Lo studio sfalda anche alcuni miti del mercato del codice aperto. Il principale riguarda il business del supporto a pagamento: sebbene quasi il 70% delle aziende offra dei servizi di supporto commerciale per le proprie soluzioni open source, gli incassi registrati sotto questa voce non vanno oltre l’8% del fatturato totale. La maggior parte del reddito arriva infatti attraverso la vendita diretta di soluzioni e prodotti tramite personale direttamente in contatto con le società clienti.
Tre sono le principali conclusioni a cui è giunta l’indagine:
- l’open source non è un modello di business ma piuttosto una tattica e non rappresenta un settore del mercato a sé stante;
- una volta scelta la strada dell’open source non c’è modo di tornare indietro, banalmente perché è molto difficile nascondere il codice sorgente dopo averlo reso pubblico;
- solo una minima parte degli incassi non coinvolge in qualche modo anche servizi e software proprietario.

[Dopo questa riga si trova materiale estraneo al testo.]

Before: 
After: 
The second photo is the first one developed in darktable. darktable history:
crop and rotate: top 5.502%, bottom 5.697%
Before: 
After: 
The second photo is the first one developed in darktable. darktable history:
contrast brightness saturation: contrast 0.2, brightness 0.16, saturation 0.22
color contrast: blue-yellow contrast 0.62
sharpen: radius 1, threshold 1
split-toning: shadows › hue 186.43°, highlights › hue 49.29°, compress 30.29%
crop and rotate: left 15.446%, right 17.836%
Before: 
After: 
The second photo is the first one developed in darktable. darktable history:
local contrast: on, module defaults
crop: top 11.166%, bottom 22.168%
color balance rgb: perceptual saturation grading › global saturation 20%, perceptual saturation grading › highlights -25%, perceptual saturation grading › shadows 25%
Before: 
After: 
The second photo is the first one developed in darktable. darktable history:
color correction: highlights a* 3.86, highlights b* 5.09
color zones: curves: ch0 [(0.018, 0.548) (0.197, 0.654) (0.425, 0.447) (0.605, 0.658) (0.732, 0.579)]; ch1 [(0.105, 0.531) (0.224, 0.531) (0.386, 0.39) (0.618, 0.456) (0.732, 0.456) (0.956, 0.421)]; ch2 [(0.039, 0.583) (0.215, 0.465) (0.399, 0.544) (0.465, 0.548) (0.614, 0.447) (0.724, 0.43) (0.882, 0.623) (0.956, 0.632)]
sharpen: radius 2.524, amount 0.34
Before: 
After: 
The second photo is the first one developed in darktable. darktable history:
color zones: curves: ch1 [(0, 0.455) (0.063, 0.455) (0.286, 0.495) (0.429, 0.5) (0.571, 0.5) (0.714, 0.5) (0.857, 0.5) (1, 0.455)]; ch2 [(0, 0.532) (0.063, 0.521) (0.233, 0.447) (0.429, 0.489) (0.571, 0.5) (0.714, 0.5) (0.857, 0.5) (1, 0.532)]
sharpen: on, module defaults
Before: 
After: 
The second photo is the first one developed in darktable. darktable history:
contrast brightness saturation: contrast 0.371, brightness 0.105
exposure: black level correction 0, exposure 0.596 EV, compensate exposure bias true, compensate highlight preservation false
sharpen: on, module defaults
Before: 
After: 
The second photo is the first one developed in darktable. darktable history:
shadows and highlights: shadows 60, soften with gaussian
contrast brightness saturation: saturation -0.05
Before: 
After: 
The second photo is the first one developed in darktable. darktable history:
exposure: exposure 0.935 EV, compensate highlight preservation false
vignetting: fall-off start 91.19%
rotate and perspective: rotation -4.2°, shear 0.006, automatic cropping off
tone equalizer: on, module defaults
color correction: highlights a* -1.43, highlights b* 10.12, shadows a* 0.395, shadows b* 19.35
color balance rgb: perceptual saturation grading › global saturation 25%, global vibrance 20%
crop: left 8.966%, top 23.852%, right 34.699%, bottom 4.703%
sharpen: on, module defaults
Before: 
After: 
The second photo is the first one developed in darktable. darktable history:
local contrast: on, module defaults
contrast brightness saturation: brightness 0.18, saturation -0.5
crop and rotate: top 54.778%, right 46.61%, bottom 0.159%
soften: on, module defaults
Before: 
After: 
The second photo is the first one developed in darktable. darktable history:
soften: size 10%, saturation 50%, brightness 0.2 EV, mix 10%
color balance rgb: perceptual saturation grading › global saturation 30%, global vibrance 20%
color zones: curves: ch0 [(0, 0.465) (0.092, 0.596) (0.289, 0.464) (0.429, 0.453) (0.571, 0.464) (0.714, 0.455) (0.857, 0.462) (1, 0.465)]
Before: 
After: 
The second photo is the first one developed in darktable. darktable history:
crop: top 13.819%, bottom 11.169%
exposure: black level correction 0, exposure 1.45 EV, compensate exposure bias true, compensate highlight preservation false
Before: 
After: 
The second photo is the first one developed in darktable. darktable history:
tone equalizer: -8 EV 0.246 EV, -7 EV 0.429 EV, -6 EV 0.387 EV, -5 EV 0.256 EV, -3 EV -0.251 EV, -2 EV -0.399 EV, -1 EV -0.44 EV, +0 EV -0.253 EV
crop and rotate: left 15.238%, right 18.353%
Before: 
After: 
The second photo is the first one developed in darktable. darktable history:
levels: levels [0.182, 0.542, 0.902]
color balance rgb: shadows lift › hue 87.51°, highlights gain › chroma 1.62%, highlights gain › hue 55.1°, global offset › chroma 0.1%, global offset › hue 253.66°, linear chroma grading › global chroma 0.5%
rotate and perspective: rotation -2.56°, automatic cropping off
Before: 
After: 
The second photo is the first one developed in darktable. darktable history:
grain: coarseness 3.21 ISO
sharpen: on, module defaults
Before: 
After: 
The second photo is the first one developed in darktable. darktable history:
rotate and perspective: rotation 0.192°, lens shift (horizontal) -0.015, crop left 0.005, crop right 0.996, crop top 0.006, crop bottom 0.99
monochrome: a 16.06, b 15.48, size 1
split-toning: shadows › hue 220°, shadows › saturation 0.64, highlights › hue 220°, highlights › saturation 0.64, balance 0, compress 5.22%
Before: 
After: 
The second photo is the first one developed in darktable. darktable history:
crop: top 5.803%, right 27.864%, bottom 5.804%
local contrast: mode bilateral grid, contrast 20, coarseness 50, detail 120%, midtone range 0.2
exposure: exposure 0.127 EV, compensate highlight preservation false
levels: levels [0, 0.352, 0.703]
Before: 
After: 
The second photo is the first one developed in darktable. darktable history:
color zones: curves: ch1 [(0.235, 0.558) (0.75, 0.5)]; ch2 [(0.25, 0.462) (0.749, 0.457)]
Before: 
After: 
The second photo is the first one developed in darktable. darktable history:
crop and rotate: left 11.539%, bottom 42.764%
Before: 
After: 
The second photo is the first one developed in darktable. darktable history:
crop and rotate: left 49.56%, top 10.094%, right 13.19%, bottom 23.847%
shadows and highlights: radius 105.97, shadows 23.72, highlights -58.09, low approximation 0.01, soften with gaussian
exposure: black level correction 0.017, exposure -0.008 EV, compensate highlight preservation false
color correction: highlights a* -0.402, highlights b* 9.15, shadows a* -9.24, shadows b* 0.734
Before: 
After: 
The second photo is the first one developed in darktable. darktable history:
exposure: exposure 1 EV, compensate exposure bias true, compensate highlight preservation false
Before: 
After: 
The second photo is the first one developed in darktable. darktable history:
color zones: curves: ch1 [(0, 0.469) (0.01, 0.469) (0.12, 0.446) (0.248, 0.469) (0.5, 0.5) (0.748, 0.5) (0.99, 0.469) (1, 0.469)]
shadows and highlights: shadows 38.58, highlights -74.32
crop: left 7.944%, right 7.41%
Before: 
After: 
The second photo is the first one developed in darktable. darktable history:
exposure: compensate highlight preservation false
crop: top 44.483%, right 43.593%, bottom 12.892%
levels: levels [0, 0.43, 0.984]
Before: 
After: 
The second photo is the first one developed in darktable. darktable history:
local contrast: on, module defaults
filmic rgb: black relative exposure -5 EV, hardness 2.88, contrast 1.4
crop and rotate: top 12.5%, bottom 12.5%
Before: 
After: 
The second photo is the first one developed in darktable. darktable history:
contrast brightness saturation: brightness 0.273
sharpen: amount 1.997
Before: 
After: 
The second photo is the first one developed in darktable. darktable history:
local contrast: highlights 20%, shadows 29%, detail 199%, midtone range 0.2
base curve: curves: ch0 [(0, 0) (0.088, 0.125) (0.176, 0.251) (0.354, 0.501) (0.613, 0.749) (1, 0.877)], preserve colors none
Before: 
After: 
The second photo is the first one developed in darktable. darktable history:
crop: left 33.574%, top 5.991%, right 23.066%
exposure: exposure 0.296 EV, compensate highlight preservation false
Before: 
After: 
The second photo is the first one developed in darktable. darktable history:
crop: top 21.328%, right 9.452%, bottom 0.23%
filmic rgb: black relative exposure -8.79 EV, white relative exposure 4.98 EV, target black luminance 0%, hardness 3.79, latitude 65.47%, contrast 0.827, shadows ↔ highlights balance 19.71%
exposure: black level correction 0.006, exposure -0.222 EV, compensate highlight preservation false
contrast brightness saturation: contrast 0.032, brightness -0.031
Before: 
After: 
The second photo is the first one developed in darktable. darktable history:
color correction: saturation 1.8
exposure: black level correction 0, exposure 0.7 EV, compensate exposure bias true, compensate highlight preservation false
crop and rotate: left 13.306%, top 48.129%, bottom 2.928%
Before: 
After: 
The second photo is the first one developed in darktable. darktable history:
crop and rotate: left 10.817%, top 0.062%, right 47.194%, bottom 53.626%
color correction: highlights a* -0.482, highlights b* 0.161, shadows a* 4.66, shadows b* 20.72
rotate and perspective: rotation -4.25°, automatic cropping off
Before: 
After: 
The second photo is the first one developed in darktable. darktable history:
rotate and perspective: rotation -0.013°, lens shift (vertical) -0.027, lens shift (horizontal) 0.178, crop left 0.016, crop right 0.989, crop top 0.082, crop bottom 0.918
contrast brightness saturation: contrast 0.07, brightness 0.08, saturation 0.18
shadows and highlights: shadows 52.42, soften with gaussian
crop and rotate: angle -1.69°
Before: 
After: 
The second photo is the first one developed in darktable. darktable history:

L’analisi mostra comunque che il mercato dell’open source sia tutt’altro che semplice. Considerando le strategie di vendita, le principali fonti di incasso e i diversi modelli di licenza utilizzati dalle aziende, si arriva a ben 80 combinazioni differenti. Una situazione ulteriormente complicata dalla sfumatura sempre più sottile che esiste tra software proprietario e open source, grazie alla crescente integrazione tra i prodotti delle due filosofie e al sempre maggiore inglobamento di software open source all’interno di soluzioni proprietarie.